В 2016 году я четко поняла, что хочу изучать свою культуру. На тот момент я уже работала преподавателем и начала свой путь как художница. С вопросами «кто я?» и «откуда я?» я на четыре года отправилась в Китай. Если бы не пандемия, то осталась бы на подольше. Это были самые лучшие годы для меня и моего творчества.
СУАР — это мини-страна, где проживает порядка 11 млн уйгуров разного слоя. Если в Казахстане мне сложно было найти тех уйгуров, с кем можно было поговорить о Ван Гоге и Ренуаре, то там я встретила настоящую элиту — светскую тусовку писателей, музыкантов и художников. За эти четыре года я и духовно выросла, появились такие качества как терпение и смирение.
Если говорить о китайской живописи, то она требует усидчивости и трудоемкости. До переезда я привыкла делать все быстро. В Китае я поняла, что могу 11 часов просидеть за одной работой (смеется). Здесь я открыла для себя рисовую бумагу — основу китайской живописи — и привезла ее с собой в Казахстан.
Именно в Китае у меня появилась целая галерея женских портретов. Раньше я считала, что женщина очень многое делает для общества, но ее не видно. Она — тень. Затем я начала исследовать женский образ в уйгурской культуре и поняла, что женщина не просто рожает, воспитывает и готовит. В ней заложена огромная миссия — нести и передавать культурный код. Так я переосмыслила образ моей матери. В отличие от отца с его нарочитой строгостью и мужественностью, мама передает культурный код естественным образом: когда напевает песни, печет лепешки в тандырной печи, катает лагман, надевает свои наряды.
В Синьцзяне существует уйгурская субэтническая группа долан, в которой до сих пор сохранился матриархат. Вернее, женщина там наравне с мужчиной. Этот район находится в пустыне, поэтому и мужчине, и женщине приходится одинаково воевать против песчаных бурь. У доланок настолько огрубела кожа, что их легко можно спутать с мужчиной. Я иногда говорю, что во мне есть дух доланской женщины.
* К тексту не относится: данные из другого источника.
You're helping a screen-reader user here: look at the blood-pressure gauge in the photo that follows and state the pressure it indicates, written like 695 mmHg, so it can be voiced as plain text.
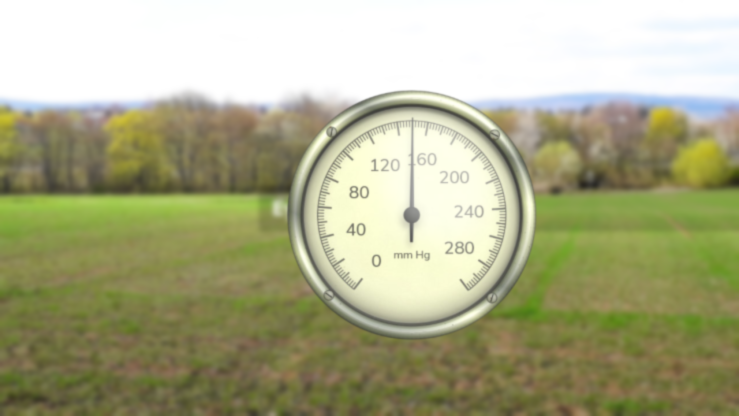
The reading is 150 mmHg
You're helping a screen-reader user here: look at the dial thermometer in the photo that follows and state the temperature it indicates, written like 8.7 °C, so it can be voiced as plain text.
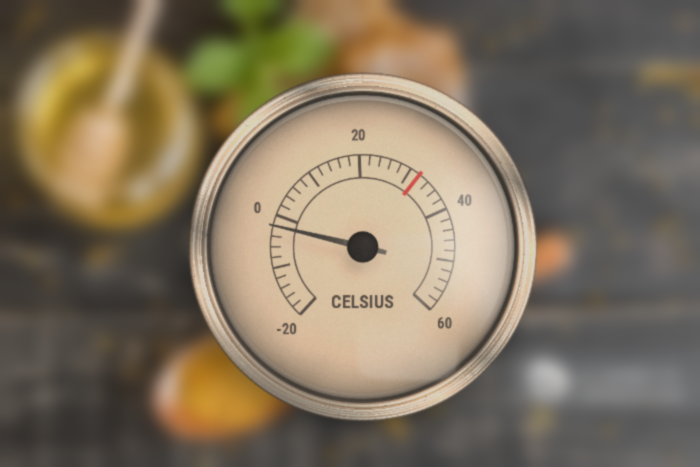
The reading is -2 °C
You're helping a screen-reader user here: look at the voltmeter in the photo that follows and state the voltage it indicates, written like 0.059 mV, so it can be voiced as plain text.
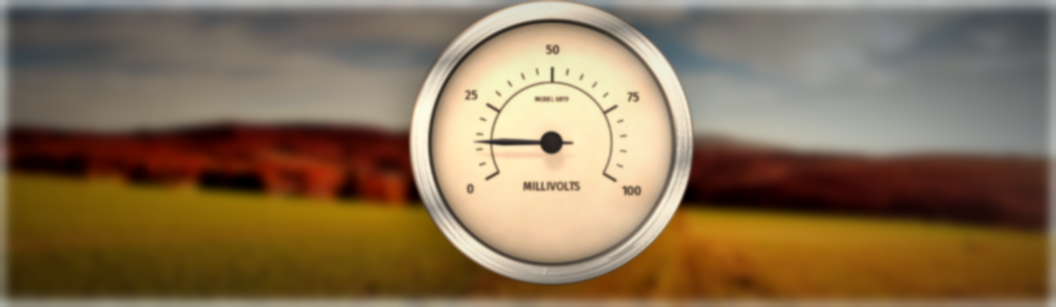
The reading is 12.5 mV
В моем творчестве пока нет мужчины. Возможно, я пока не встретила того самого. Сейчас у меня женский период — она с монобровью.
У тюркских женщин есть традиция — красить усьмой брови, чтобы волосы росли гуще. Это целая церемония вроде тайной вечери для девочек. Помню, как мама выдавливала сок усьмы руками, от этого они становились зеленого цвета. Затем из прутиков веника и ваты она делала приспособление, похожее на кисточку. Мы с сестрами садились, и мама «соединяла» нам бровки соком. Смыть зеленую полосу практически невозможно — настолько сильно она впитывается в кожу. Когда я выходила на улицу, подружки удивлялись. Мне никогда не нравилась монобровь, я хотела ее стереть. Не знаю почему, но у меня не получились густые брови (смеется). Тем не менее с возрастом я осознала, что монобровь всегда связывала меня с моей идентичностью.
Героини моих картин отводят взгляд. Это связано с тем, что восточным женщинам не позволено смотреть в глаза. Я сама только учусь этому. На это нужна смелость. Но даже если я увожу взгляд в сторону, это не значит, что я не говорю. У глаз есть свой язык. Есть много вещей в обществе в отношении уйгуров, с которыми я не согласна, но я не стремлюсь делать переворот. Я говорю об этом через искусство, но очень эстетично, осознанно и культурно. Это не немая позиция. Да, она не очень заметна, но это скорее моя скромность.
Есть активная часть народа, а есть те, кто молчат. Но при этом молчаливая часть сохраняет традиции и культуру, а для меня это важно. Молчание и отведенный взгляд моих женщин как будто говорят: «Окей, я не в теме». На самом деле я еще как в теме (смеется).
Что касается религии, то я не считаю себя религиозным человеком. Я верю в бога, у меня с ним особая связь, которая посещает меня, когда я пишу картины. Но если я буду строго соблюдать религиозные догмы, это будет меня ограничивать. Что я открыла в Китае, так это то, что уйгуры в исламе с 14 века. До этого у нас было много религий: языческая, зороастризм, христианство, буддизм. Во мне есть все религии, что пережил мой народ. От этого мое восприятие очень открытое.